Text block
Double-resonant fast particle-wave interaction

TL;DR

This paper investigates how fast particles interact with multiple Alfvén eigenmodes in fusion plasmas, revealing that double-resonance can both enhance and stabilize modes depending on their radial separation.

Contribution

It introduces the concept of double-resonance in fast particle-wave interactions and analyzes its effects on mode growth and stabilization in fusion devices.

Findings

Double-resonance can significantly increase mode growth rates.

Small radial mode distances can cause nonlinear stabilization.

No radial overlap is necessary for double-resonance effects.

Abstract

In future fusion devices fast particles must be well confined in order to transfer their energy to the background plasma. Magnetohydrodynamic instabilities like Toroidal Alfv\'en Eigenmodes or core-localized modes such as Beta Induced Alfv\'en Eigenmodes and Reversed Shear Alfv\'en Eigenmodes, both driven by fast particles, can lead to significant losses. This is observed in many ASDEX Upgrade discharges. The present study applies the drift-kinetic HAGIS code with the aim of understanding the underlying resonance mechanisms, especially in the presence of multiple modes with different frequencies. Of particular interest is the resonant interaction of particles simultaneously with two different modes, referred to as 'double-resonance'. Various mode overlapping scenarios with different q profiles are considered. It is found that, depending on the radial mode distance, double-resonance is able to enhance growth rates as well as mode amplitudes significantly. Surprisingly, no radial mode overlap is necessary for this effect. Quite the contrary is found: small radial mode distances can lead to strong nonlinear mode stabilization of a linearly dominant mode.

(Stored data)

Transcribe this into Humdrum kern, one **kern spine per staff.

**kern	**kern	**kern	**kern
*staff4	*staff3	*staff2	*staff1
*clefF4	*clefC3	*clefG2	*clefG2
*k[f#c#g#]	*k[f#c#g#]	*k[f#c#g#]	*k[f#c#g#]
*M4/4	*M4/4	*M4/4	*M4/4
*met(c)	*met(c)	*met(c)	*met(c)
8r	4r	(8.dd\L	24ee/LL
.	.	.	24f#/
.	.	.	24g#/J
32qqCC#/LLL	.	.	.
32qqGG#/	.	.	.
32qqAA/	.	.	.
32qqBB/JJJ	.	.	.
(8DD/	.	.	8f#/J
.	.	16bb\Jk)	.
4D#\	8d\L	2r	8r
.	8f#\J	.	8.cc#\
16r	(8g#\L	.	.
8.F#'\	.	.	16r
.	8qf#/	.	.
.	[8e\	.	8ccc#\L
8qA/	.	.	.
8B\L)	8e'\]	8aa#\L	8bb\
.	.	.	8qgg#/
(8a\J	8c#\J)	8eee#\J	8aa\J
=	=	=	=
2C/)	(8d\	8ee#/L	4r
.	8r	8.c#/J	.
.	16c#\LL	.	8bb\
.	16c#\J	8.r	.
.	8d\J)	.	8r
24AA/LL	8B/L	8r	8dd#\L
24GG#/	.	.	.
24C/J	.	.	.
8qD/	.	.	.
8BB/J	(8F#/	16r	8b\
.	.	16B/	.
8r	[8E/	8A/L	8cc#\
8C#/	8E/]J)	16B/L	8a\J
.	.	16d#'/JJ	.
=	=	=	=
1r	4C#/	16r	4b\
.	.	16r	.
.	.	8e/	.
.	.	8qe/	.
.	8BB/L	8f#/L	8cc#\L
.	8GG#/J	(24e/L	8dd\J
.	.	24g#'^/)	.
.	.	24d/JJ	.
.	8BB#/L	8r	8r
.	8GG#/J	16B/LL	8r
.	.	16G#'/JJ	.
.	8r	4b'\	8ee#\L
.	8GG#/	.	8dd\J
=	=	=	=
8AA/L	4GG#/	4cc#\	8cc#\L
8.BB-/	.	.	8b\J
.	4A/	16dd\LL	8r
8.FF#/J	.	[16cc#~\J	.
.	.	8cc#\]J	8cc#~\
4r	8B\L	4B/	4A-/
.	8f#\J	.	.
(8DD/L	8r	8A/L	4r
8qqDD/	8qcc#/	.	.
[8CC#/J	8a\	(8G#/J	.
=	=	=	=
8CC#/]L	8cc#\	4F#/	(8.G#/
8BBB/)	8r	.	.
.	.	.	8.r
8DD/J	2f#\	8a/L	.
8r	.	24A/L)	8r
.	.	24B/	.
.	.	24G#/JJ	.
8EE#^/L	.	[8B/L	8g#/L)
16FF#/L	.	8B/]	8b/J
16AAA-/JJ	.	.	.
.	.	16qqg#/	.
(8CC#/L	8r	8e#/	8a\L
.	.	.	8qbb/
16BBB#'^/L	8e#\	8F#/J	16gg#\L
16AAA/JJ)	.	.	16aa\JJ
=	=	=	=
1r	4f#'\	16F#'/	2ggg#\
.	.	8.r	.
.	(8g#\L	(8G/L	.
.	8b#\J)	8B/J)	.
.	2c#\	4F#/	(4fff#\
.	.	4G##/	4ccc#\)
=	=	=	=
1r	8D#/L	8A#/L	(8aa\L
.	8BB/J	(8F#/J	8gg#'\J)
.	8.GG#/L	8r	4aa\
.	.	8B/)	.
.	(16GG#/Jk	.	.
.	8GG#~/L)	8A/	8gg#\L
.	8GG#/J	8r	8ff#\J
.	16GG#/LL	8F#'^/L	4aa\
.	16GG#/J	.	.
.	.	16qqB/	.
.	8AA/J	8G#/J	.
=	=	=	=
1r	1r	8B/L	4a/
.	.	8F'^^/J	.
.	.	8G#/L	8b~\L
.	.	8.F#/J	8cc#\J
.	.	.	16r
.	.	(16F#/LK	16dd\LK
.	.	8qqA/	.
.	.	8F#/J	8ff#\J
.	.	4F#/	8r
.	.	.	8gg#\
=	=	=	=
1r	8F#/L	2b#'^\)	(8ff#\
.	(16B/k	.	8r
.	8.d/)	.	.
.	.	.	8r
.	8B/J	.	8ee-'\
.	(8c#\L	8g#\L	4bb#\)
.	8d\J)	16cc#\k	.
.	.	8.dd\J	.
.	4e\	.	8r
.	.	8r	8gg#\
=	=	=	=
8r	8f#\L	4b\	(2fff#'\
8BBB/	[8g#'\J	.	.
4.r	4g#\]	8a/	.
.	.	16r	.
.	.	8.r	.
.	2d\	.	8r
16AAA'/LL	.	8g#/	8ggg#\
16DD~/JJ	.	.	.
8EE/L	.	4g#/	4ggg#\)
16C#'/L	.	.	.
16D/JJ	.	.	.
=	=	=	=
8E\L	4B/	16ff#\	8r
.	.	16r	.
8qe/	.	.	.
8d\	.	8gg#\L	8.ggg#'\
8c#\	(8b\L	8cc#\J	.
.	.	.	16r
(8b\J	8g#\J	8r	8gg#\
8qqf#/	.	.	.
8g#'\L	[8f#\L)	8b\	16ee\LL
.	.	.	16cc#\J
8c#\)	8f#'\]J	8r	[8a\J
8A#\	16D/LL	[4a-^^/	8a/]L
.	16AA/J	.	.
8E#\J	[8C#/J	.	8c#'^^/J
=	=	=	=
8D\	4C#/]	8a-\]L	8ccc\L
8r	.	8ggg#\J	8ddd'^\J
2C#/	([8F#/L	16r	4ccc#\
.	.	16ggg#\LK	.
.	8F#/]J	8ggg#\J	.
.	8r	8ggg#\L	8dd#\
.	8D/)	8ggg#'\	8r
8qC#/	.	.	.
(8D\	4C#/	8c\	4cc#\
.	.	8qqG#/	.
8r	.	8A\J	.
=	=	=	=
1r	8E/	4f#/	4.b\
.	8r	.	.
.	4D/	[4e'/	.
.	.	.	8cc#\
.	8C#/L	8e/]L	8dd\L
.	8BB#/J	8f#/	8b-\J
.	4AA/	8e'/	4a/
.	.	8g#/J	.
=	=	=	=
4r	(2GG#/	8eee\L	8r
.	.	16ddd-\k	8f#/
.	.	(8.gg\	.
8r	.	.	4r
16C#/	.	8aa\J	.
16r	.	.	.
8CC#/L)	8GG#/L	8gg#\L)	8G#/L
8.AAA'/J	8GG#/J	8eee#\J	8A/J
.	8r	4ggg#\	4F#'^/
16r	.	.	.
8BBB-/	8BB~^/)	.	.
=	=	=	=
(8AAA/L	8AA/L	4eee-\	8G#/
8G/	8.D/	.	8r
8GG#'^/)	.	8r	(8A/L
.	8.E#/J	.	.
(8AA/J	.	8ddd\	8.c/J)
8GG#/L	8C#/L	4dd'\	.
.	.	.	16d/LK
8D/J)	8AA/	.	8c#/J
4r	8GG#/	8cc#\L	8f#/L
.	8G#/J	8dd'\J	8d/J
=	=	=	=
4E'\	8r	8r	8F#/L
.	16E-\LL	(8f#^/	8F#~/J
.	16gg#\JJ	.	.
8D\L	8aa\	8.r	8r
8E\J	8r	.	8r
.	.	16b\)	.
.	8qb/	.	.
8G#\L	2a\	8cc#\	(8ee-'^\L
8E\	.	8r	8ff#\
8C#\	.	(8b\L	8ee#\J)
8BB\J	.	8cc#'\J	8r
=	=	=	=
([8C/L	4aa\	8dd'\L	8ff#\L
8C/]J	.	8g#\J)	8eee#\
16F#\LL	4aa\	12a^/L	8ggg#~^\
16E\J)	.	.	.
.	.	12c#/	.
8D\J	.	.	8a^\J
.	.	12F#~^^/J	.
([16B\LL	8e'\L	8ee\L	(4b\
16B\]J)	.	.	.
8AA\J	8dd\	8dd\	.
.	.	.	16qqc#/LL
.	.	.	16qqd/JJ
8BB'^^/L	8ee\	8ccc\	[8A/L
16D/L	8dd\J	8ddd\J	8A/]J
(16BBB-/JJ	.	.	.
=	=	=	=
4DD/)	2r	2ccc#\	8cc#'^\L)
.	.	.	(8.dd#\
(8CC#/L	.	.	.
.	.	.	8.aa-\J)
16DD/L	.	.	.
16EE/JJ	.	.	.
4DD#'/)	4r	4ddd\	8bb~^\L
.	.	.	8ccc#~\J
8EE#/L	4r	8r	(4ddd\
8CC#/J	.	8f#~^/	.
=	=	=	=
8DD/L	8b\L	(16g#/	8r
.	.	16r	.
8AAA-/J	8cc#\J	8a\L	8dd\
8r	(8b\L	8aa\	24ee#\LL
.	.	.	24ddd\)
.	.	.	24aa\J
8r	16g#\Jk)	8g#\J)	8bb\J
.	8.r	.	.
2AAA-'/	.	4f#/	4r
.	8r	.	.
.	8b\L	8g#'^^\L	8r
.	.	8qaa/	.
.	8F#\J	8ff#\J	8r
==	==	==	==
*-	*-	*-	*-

Work to be completed
From the summary of double-resonant fast particle-wave interaction, reproduce verbatim the passage starting at "This paper investigates" up to and including "mode growth rates.".

Solution for this exercise
This paper investigates how fast particles interact with multiple Alfvén eigenmodes in fusion plasmas, revealing that double-resonance can both enhance and stabilize modes depending on their radial separation.

Contribution

It introduces the concept of double-resonance in fast particle-wave interactions and analyzes its effects on mode growth and stabilization in fusion devices.

Findings

Double-resonance can significantly increase mode growth rates.